EXCERPT:
BEGIN

Here are 8 year-end financial planning tips for 2014 that you might consider:

Consider appreciated investments for charitable giving 

This was a good idea last year and in fact always has been.  Many organizations have the capability to accept shares of individual stocks, ETFs, mutual funds, closed-end funds and other investment vehicles.  The advantage to you as the donor is that you receive a charitable deduction equal to the fair market value of the security on the date of the completed transfer to the charity.  Additionally you will not owe any tax on the gains in the investment unlike if you were to sell it.

This does not work with investments showing a loss since purchase and of course is not applicable for investments held in tax-deferred accounts such as an IRA.  I suggest consulting with a financial or tax advisor here.

Match gains and losses in your portfolio 

With the stock market having another solid year, though not nearly as good as 2013 was, year-end represents a good time to go through the taxable portion of your investment portfolio to review your gains and losses.  This is a sub-set of the rebalancing process discussed below.

Note to the extent that recognized capital losses exceed your recognized gains you can deduct an extra $3,000.  Additional losses can be carried over.  This is another case where you will want to consult a tax or financial advisor as this can get a bit complex.

Rebalance your portfolio 

With several stock market indexes at or near record highs again you could find yourself with a higher allocation to stocks across your portfolio than your financial plan calls for.  This is exposing your portfolio to more risk than anticipated.  While many of the pundits are calling for continued stock market gains through 2015, they just could be wrong.

When rebalancing take a look at all investment accounts including your 401(k), any IRAs, taxable accounts, etc.  Look at all of your investments as a consolidated portfolio.  While you are at it this is a good time to check on any changes to the lineup in your company retirement plan.  Many companies use the fall open enrollment event to also roll out changes to the 401(k) plan.

END

DIRECTIONS:
a: In the year-end financial planning tips, how much extra can you deduct when recognized capital losses exceed recognized gains?
b: Continue the year-end financial planning tips from their last sentence.
The rows have no connection to the year-end financial planning tips.

RECORDS SHOWN:
BEGIN

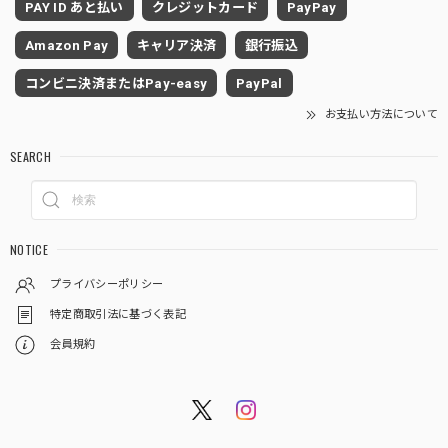
PAY ID あと払い
クレジットカード
PayPay
Amazon Pay
キャリア決済
銀行振込
コンビニ決済またはPay-easy
PayPal
お支払い方法について
SEARCH
NOTICE
プライバシーポリシー
特定商取引法に基づく表記
会員規約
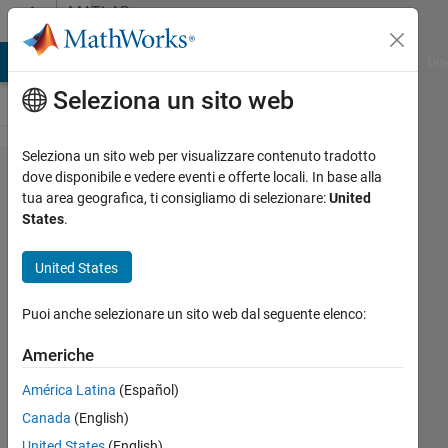
Vai al contenuto
MATLAB
Answers
ATLAB Answers
File Exchange
Cody
AI Chat Playground
Dis
Seleziona un sito web
Seleziona un sito web per visualizzare contenuto tradotto
notch filter
dove disponibile e vedere eventi e offerte locali. In base alla
tua area geografica, ti consigliamo di selezionare:
United
to remove
States
.
50Hz
fundamental
United States
frequency
Puoi anche selezionare un sito web dal seguente elenco:
and its
second (100
Americhe
Hz) and
América Latina
(Español)
third
Canada
(English)
(150Hz)
United States
(English)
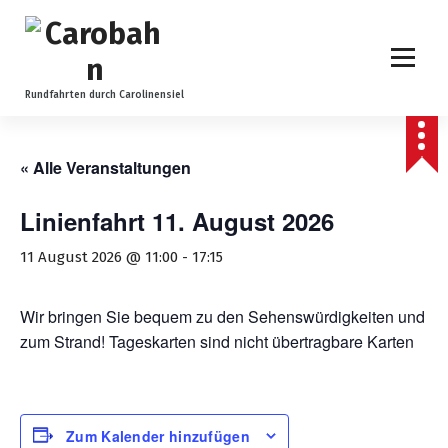
Z
u
m
I
n
Rundfahrten durch Carolinensiel
h
a
l
« Alle Veranstaltungen
t
s
Linienfahrt 11. August 2026
p
r
11 August 2026 @ 11:00
-
17:15
i
n
Wir bringen Sie bequem zu den Sehenswürdigkeiten und
g
zum Strand! Tageskarten sind nicht übertragbare Karten
e
n
Zum Kalender hinzufügen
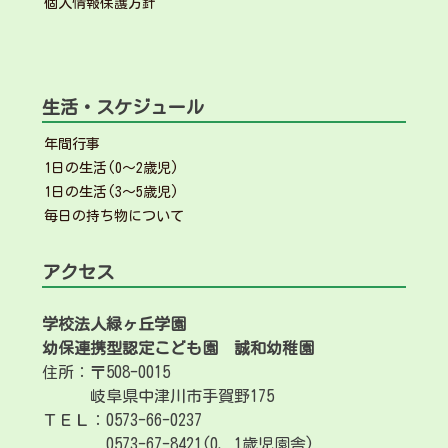
個人情報保護方針
生活・スケジュール
年間行事
1日の生活(0～2歳児)
1日の生活(3～5歳児)
毎日の持ち物について
アクセス
学校法人緑ヶ丘学園
幼保連携型認定こども園
誠和幼稚園
住所：〒508-0015
岐阜県中津川市手賀野175
ＴＥＬ：0573-66-0237
0573-67-8421(0、1歳児園舎)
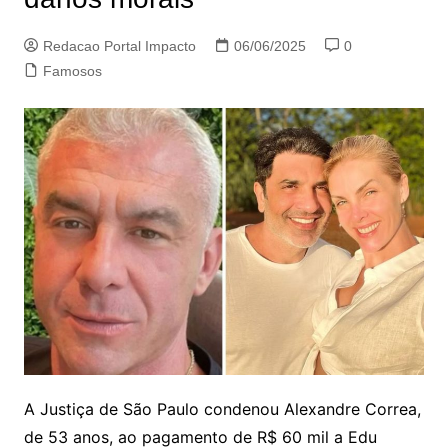
Redacao Portal Impacto
06/06/2025
0
Famosos
A Justiça de São Paulo condenou Alexandre Correa,
de 53 anos, ao pagamento de R$ 60 mil a Edu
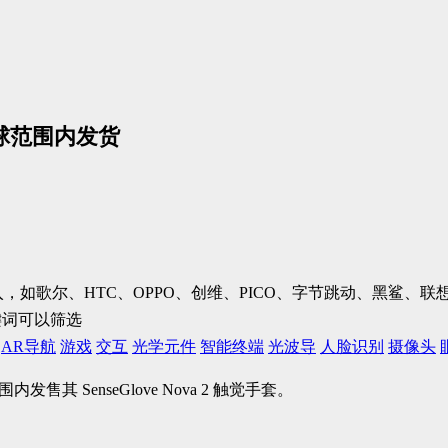
在全球范围内发货
加入，如歌尔、HTC、OPPO、创维、PICO、字节跳动、黑鲨
键词可以筛选
AR导航
游戏
交互
光学元件
智能终端
光波导
人脸识别
摄像头
其 SenseGlove Nova 2 触觉手套。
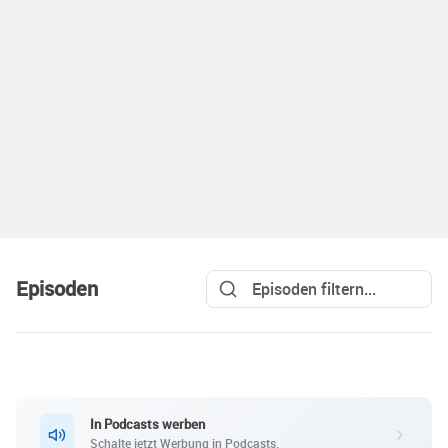
Episoden
In Podcasts werben
Schalte jetzt Werbung in Podcasts.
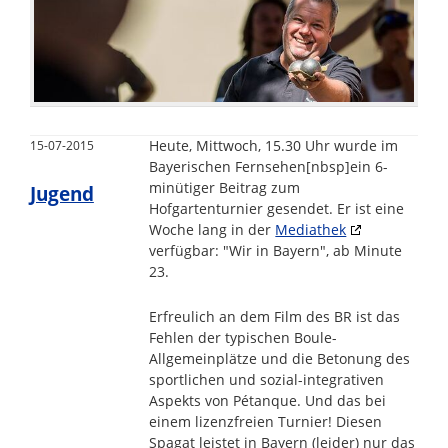
Heute, Mittwoch, 15.30 Uhr wurde im
15-07-2015
Bayerischen Fernsehen[nbsp]ein 6-
minütiger Beitrag zum
Jugend
Hofgartenturnier gesendet. Er ist eine
Woche lang in der
Mediathek
verfügbar: "Wir in Bayern", ab Minute
23.
Erfreulich an dem Film des BR ist das
Fehlen der typischen Boule-
Allgemeinplätze und die Betonung des
sportlichen und sozial-integrativen
Aspekts von Pétanque. Und das bei
einem lizenzfreien Turnier! Diesen
Spagat leistet in Bayern (leider) nur das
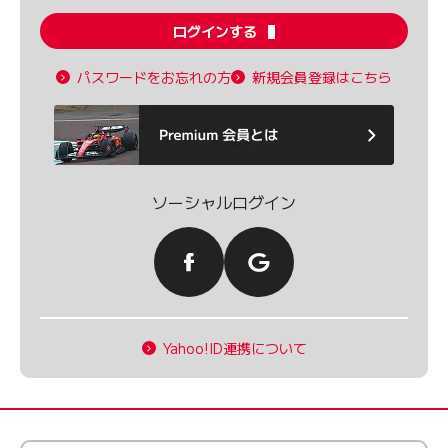
ログインする
パスワードをお忘れの方
新規会員登録はこちら
ソーシャルログイン
Yahoo!ID連携について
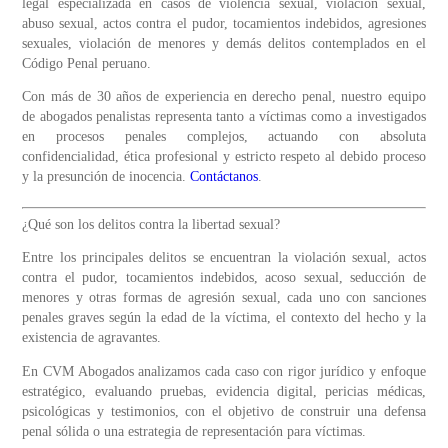
legal especializada en casos de violencia sexual, violación sexual,
abuso sexual, actos contra el pudor, tocamientos indebidos, agresiones
sexuales, violación de menores y demás delitos contemplados en el
Código Penal peruano.
Con más de 30 años de experiencia en derecho penal, nuestro equipo
de abogados penalistas representa tanto a víctimas como a investigados
en procesos penales complejos, actuando con absoluta
confidencialidad, ética profesional y estricto respeto al debido proceso
y la presunción de inocencia.
Contáctanos
.
¿Qué son los delitos contra la libertad sexual?
Entre los principales delitos se encuentran la violación sexual, actos
contra el pudor, tocamientos indebidos, acoso sexual, seducción de
menores y otras formas de agresión sexual, cada uno con sanciones
penales graves según la edad de la víctima, el contexto del hecho y la
existencia de agravantes.
En CVM Abogados analizamos cada caso con rigor jurídico y enfoque
estratégico, evaluando pruebas, evidencia digital, pericias médicas,
psicológicas y testimonios, con el objetivo de construir una defensa
penal sólida o una estrategia de representación para víctimas.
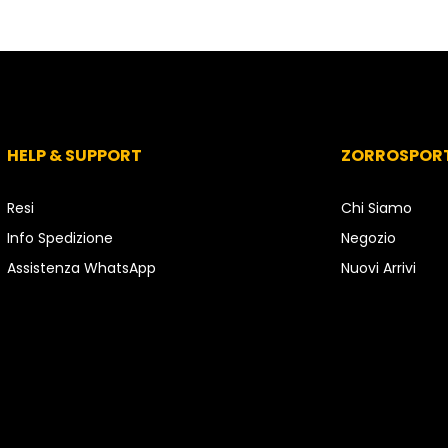
HELP & SUPPORT
ZORROSPOR
Resi
Chi Siamo
Info Spedizione
Negozio
Assistenza WhatsApp
Nuovi Arrivi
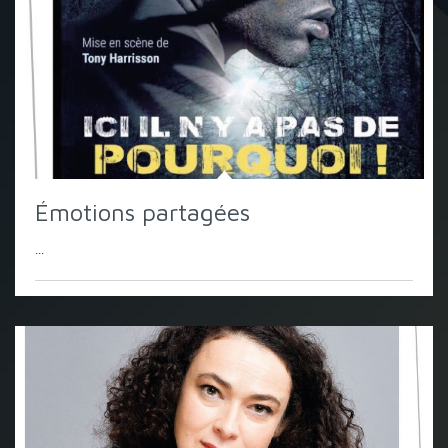
Émotions partagées
...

END

RESULTS IN ORDER:
a: An extra $3,000.

b:
Start a self-employed retirement plan 

There are a number of retirement plan options for the self-employed.  Some such as a Solo 401(k) and pension plan require that you have the plan established prior to the end of the year if you want to make a contribution for 2014.  You work too hard not fund a retirement for yourself.

Take your required minimum distributions

If you are one of the many people who need to take a required minimum distribution from a retirement plan account prior to the end of the year you really need to get on this now.  The penalties for failing to take the distribution are steep and you will still owe the applicable income taxes on the amount of the distribution.

Use caution when buying mutual funds in taxable accounts 

This is always good advice around this time of year, but is especially important this year with many funds making large distributions.  Many mutual funds declare distributions near year-end.  You want to be careful to wait until after the date of record to buy into a fund in your taxable account in order to avoid receiving a taxable distribution based on a few days of fund ownership.  The better path, if possible, is to wait to buy the fund after the distribution has been made.  This is not an issue in a tax-deferred account such as an IRA.

Have a family financial meeting 

With many families getting together for the holidays this is a great time to hold a family financial meeting.  It is especially important for adult children and their parents to be on the same page regarding issues such as the location of the parent’s important documents like their wills and what would happen in the event of a long-term care situationWhile life events will happen, preparation and communication among family members before such an event can make dealing with any situation a bit easier. 

Get a financial plan in place 

What better time of year to get your arms around your financial situation?  If you have a financial plan in place review it and perhaps meet with your advisor to make any needed revisions.  If you don’t have one then find a qualified fee-only financial advisor to help you.  Just like any journey, achieving your financial goals requires a roadmap.  Why start the journey without one?

If you are more of a do-it-yourselfer, check out an online service like Personal Capitalor purchase the latest version of Quicken.

These are just a few year-end financial planning tips.  Everyone’s situation is different and this could dictate other year-end financial priorities for you.

The end of the year is a busy time with the holidays, parties, family get-togethers, and the like.  Make sure that your finances are in shape for the end of the year and beyond.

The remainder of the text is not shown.